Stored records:
^^^^^^^^^^^^^^^^

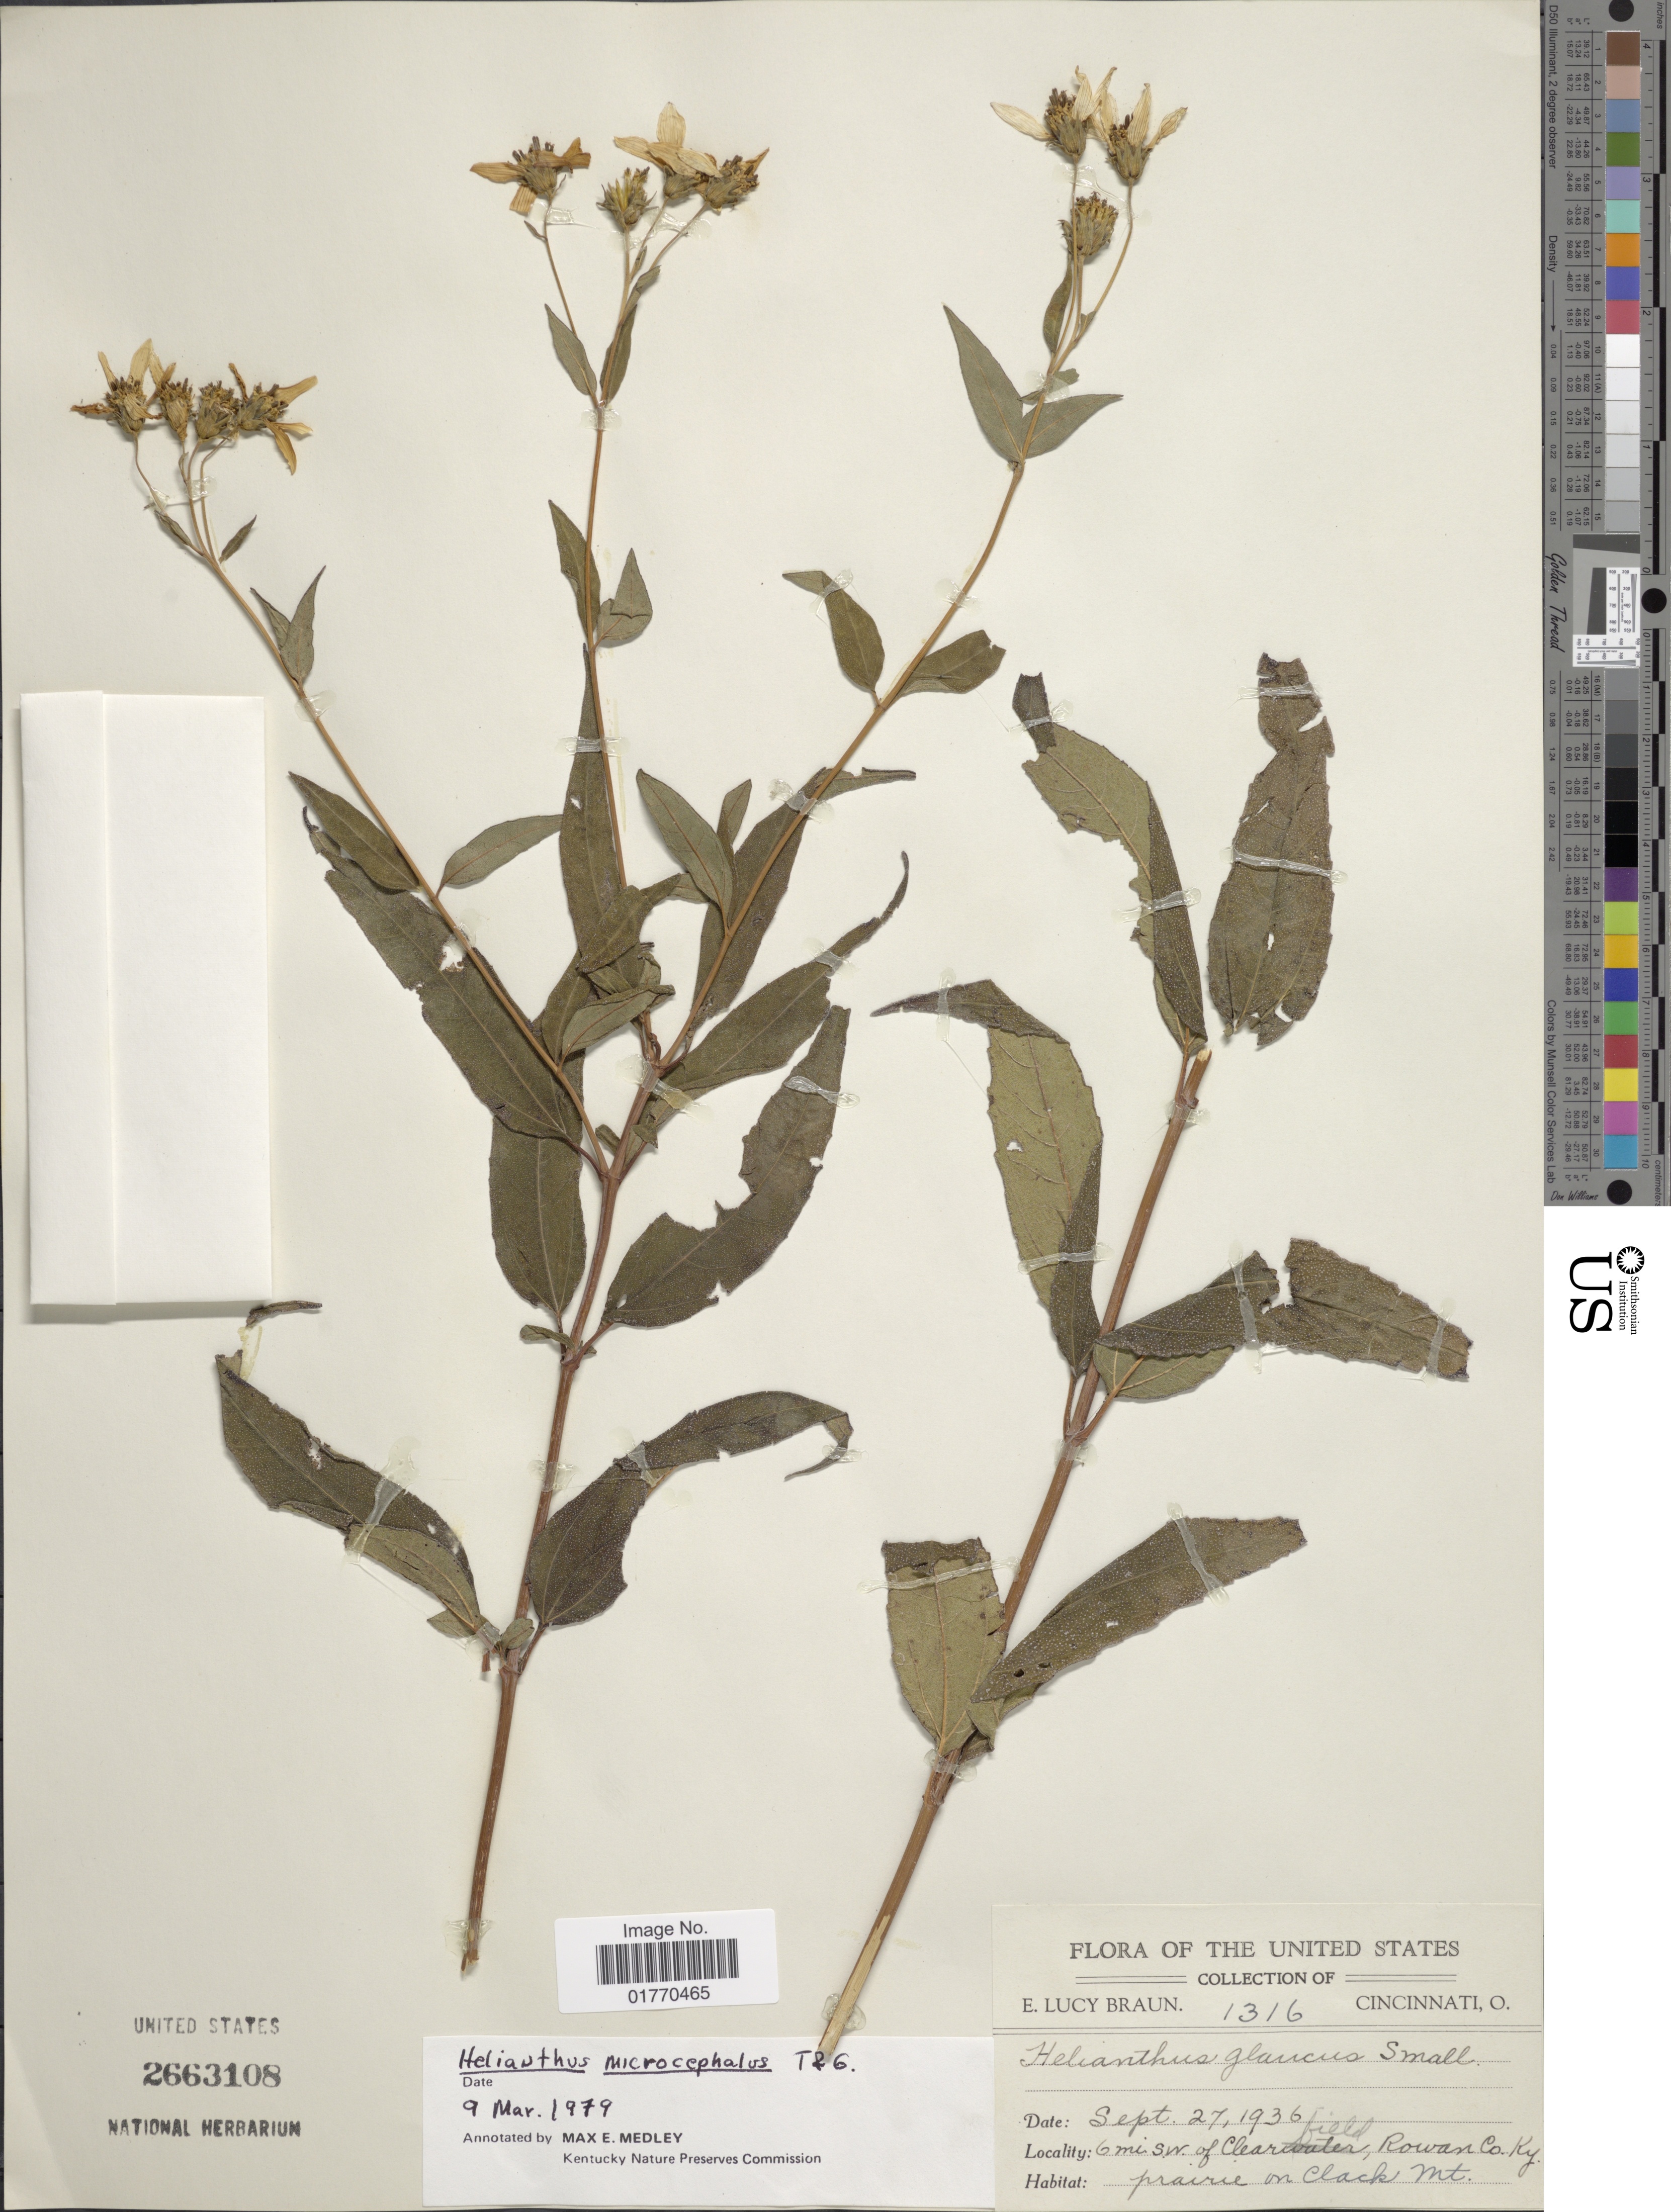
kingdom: Plantae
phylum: Tracheophyta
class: Magnoliopsida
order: Asterales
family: Asteraceae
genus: Helianthus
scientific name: Helianthus glaucus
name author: Small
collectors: E. L. Braun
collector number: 1316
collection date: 1936-09-27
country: United States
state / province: Kentucky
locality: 6 mi. S. W. of Clearfield, Rowan Co., Ky.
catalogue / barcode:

^^^^^^^^^^^^^^^^

- _Objective_
Reproduce every row above word for word, omitting the pictures.

- _Solution_
kingdom: Plantae
phylum: Tracheophyta
class: Magnoliopsida
order: Asterales
family: Asteraceae
genus: Helianthus
scientific name: Helianthus glaucus
name author: Small
collectors: E. L. Braun
collector number: 1316
collection date: 1936-09-27
country: United States
state / province: Kentucky
locality: 6 mi. S. W. of Clearfield, Rowan Co., Ky.
catalogue / barcode:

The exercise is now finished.